The Price of Oil

Video/Animation | 2019

The Price of Oil was written by the American composer Frederic Rzewski in 1980 and was inspired by a contemporary disaster in which the "Alexander Kielland," a floating platform used to house oil-drilling workers in the North Sea, capsized, killing 139 people. The piece consists of an interplay between two characters: an oil dealer in the Rotterdam spot market and a worker/survivor of the disaster. The two characters never meet, but both, in the composer’s words, “make up complementary parts of a superstructure which governs their individual behavior, and whose functioning, in turn, depends upon their active presence.”

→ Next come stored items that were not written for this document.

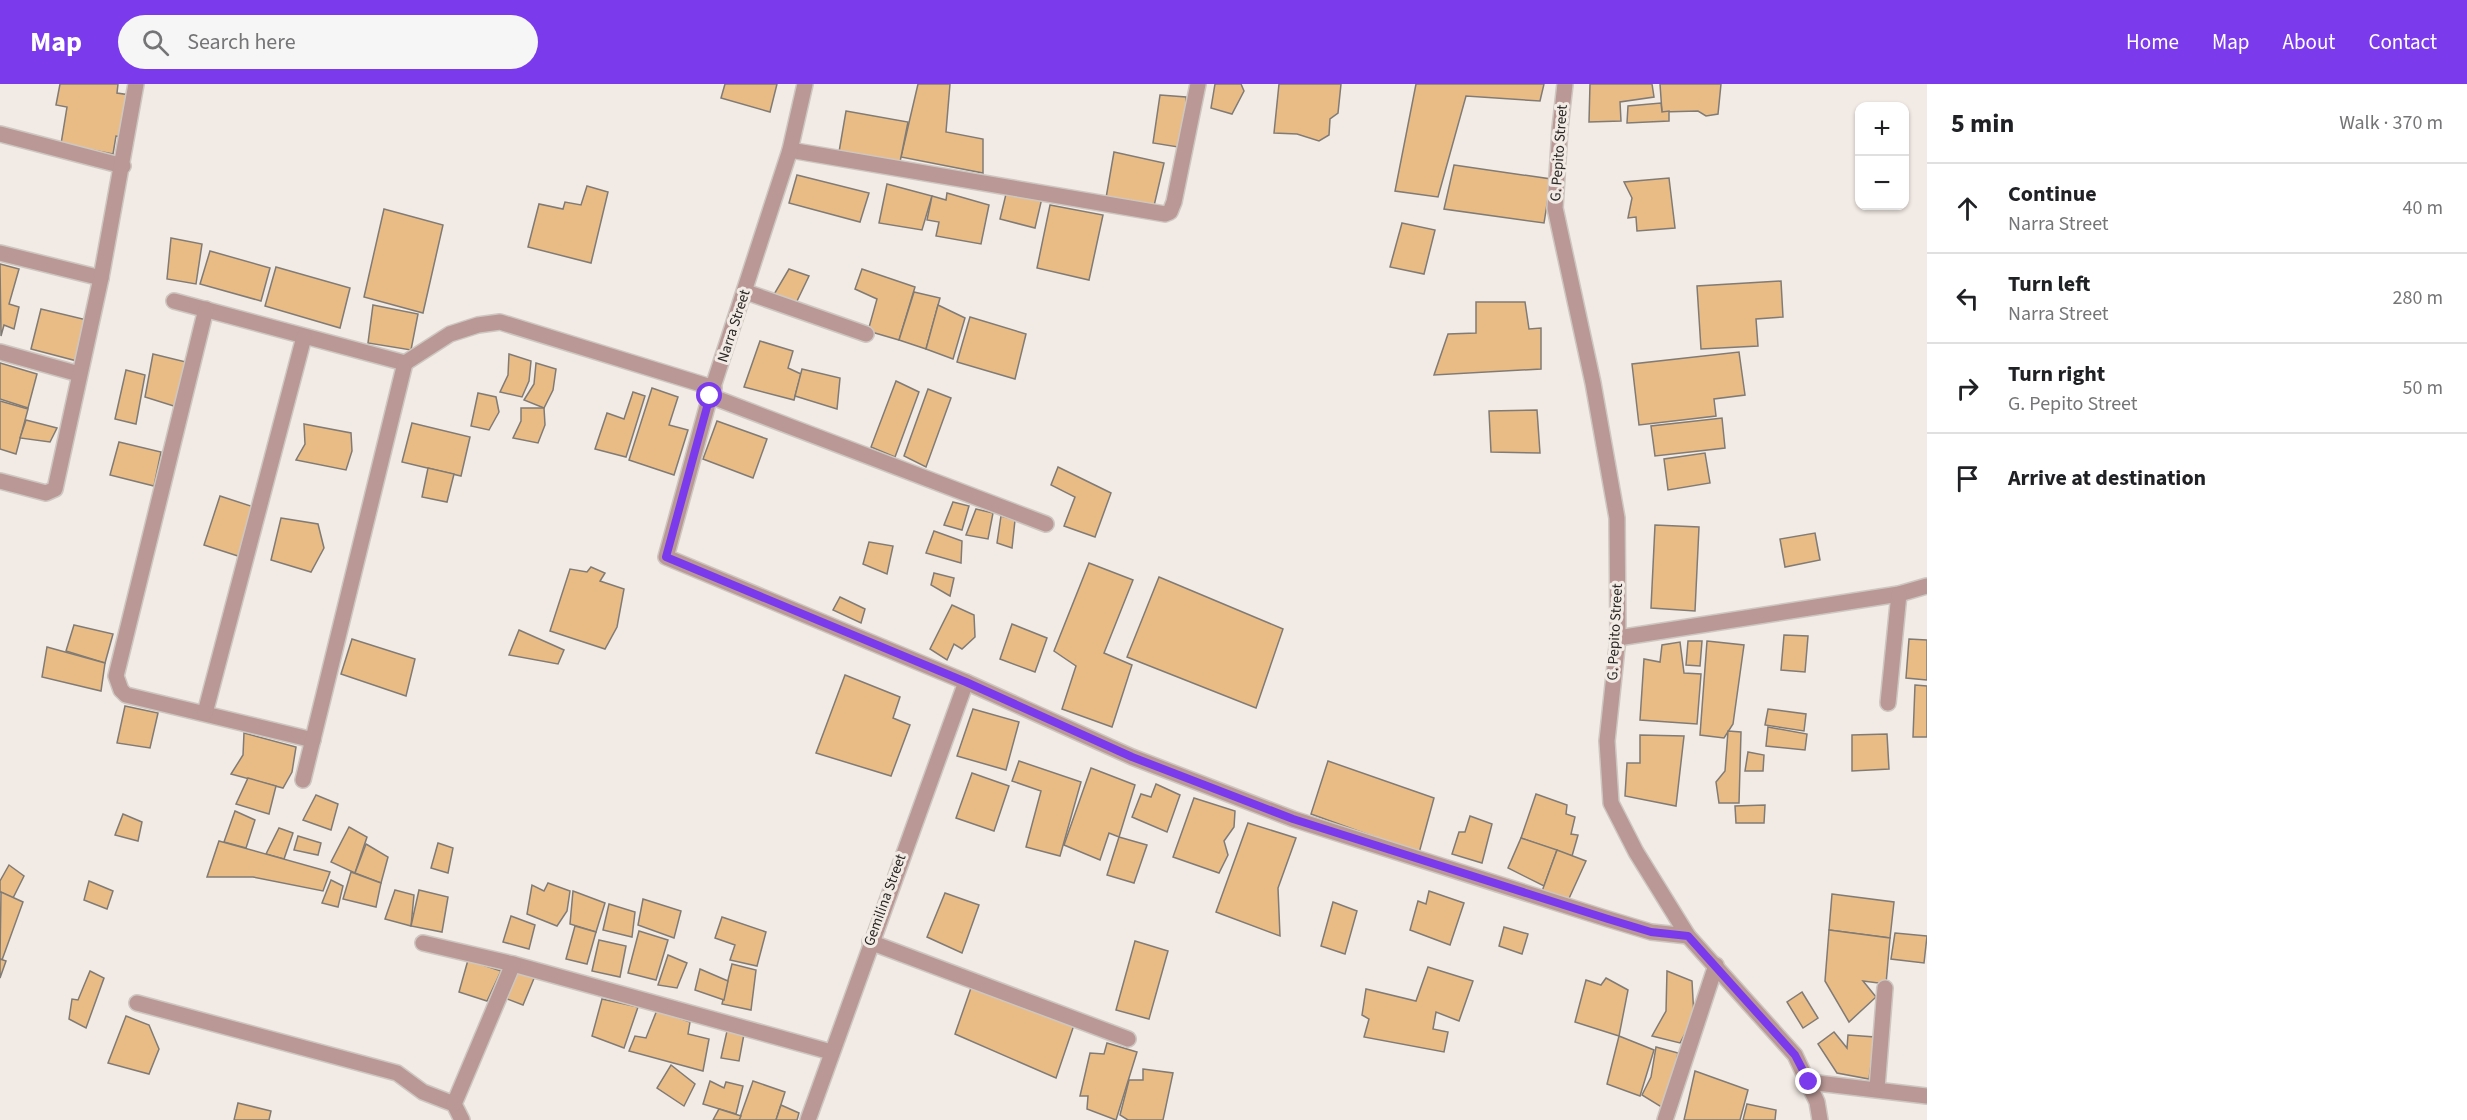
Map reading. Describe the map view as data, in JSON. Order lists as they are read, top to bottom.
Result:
{
  "streets": {
    "street": ["G. Pepito Street", "Narra Street", "Gemilina Street"]
  },
  "crossings": [
    ["G. Pepito Street", "Narra Street"],
    ["Narra Street", "Gemilina Street"]
  ],
  "page": {
    "header": "Map",
    "search": "Search here",
    "nav": [
      "Home",
      "Map",
      "About",
      "Contact"
    ],
    "heading": ["5 min", "Walk · 370 m"],
    "map_buttons": ["+", "−"],
    "list": [
      ["Continue", "Narra Street", "40 m"],
      ["Turn left", "Narra Street", "280 m"],
      ["Turn right", "G. Pepito Street", "50 m"],
      "Arrive at destination"
    ]
  }
}
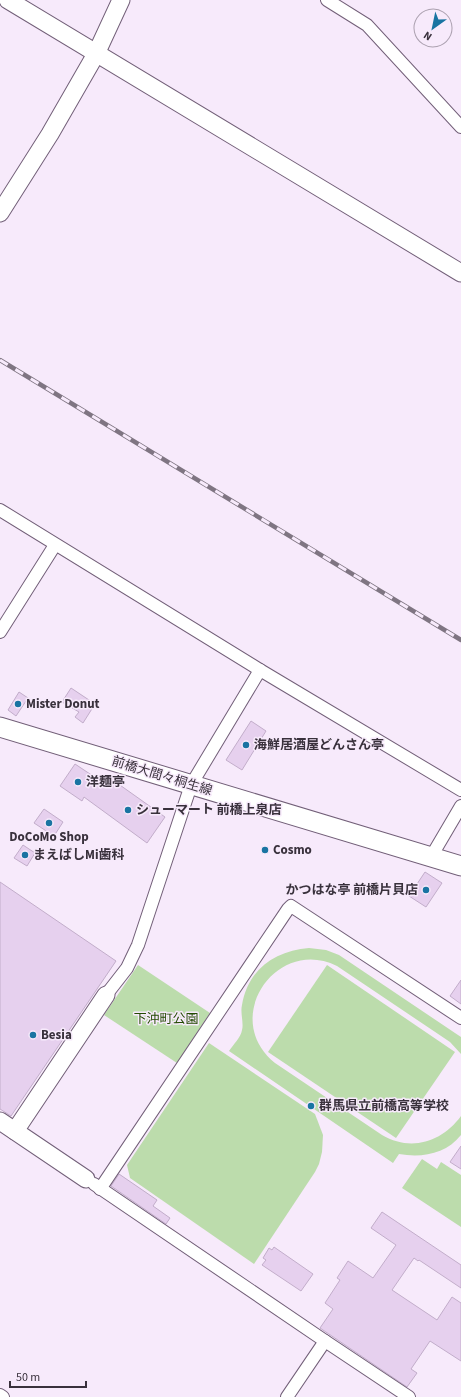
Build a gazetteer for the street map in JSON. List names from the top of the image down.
{
  "streets": {
    "main road": ["前橋大間々桐生線"]
  },
  "parks": ["下沖町公園"],
  "places": [
    "Mister Donut",
    "海鮮居酒屋どんさん亭",
    "洋麺亭",
    "シューマート 前橋上泉店",
    "DoCoMo Shop",
    "Cosmo",
    "まえばしMi歯科",
    "かつはな亭 前橋片貝店",
    "Besia",
    "群馬県立前橋高等学校"
  ],
  "scale_bar": "50 m",
  "north": "bottom left"
}
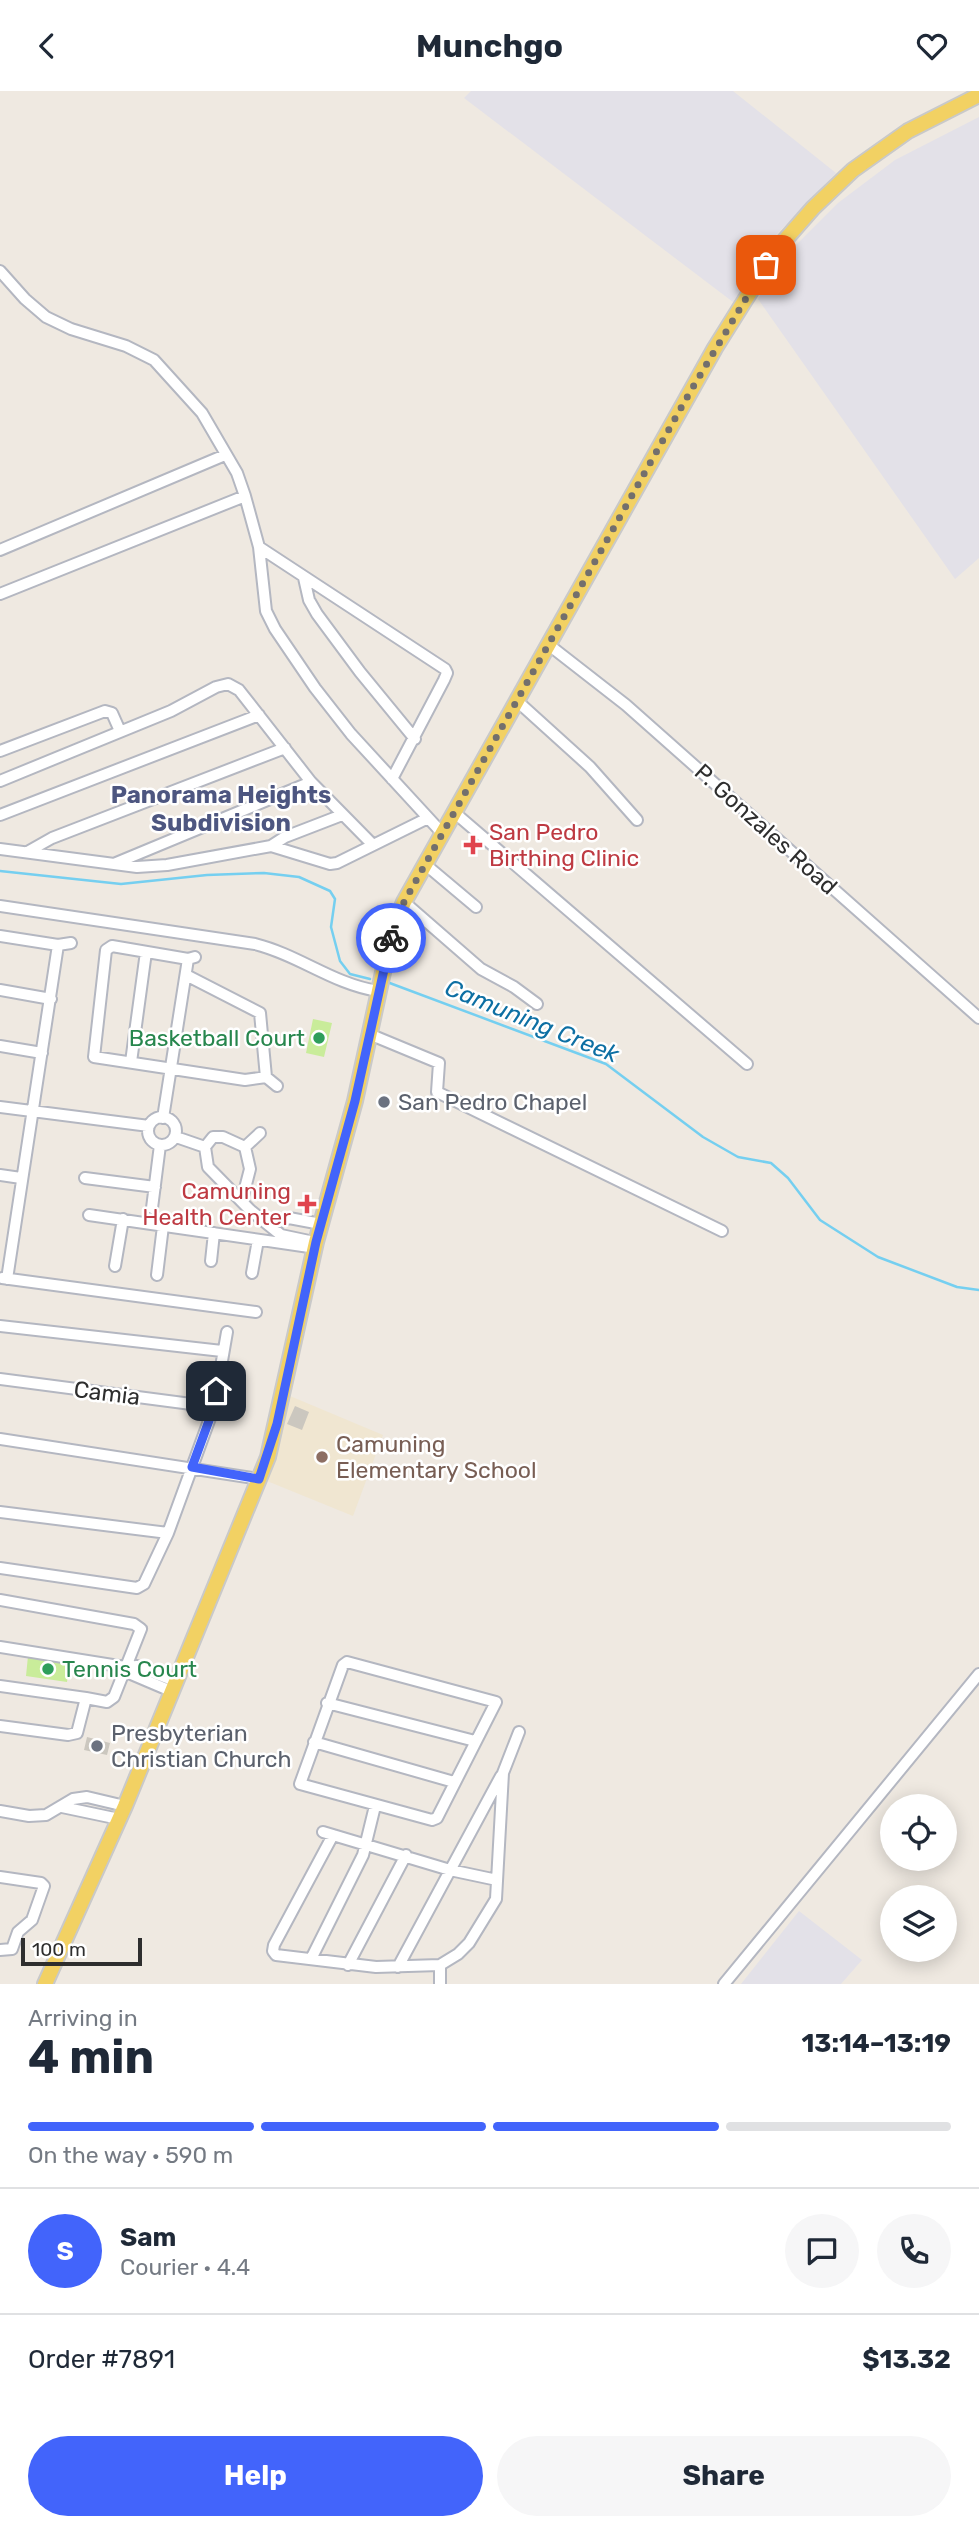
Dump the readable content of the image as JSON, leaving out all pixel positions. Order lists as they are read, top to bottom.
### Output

The video was made using an experimental process that involved assembling and incorporating eight thousand stills, along with a combination of stop-motion techniques and computer programming. Historical images were sourced from various old newspapers and magazines and reworked to bear reference to natural disasters, wars, political scandals, death tolls, and murders that, in some direct or indirect ways, suggest a link to the issues of oil and their aftermath.

This animation, a collaborative effort between Mani Mehrvarz and Maryam Muliaee, utilizes over 8,000 stop-motion frames to highlight the composition's commentary on labor and environmental justice. It serves as an archival art practice that draws attention to how artists, through their experimentation with the archive and mobilization of archival materials, can challenge the established narrative of history and reality.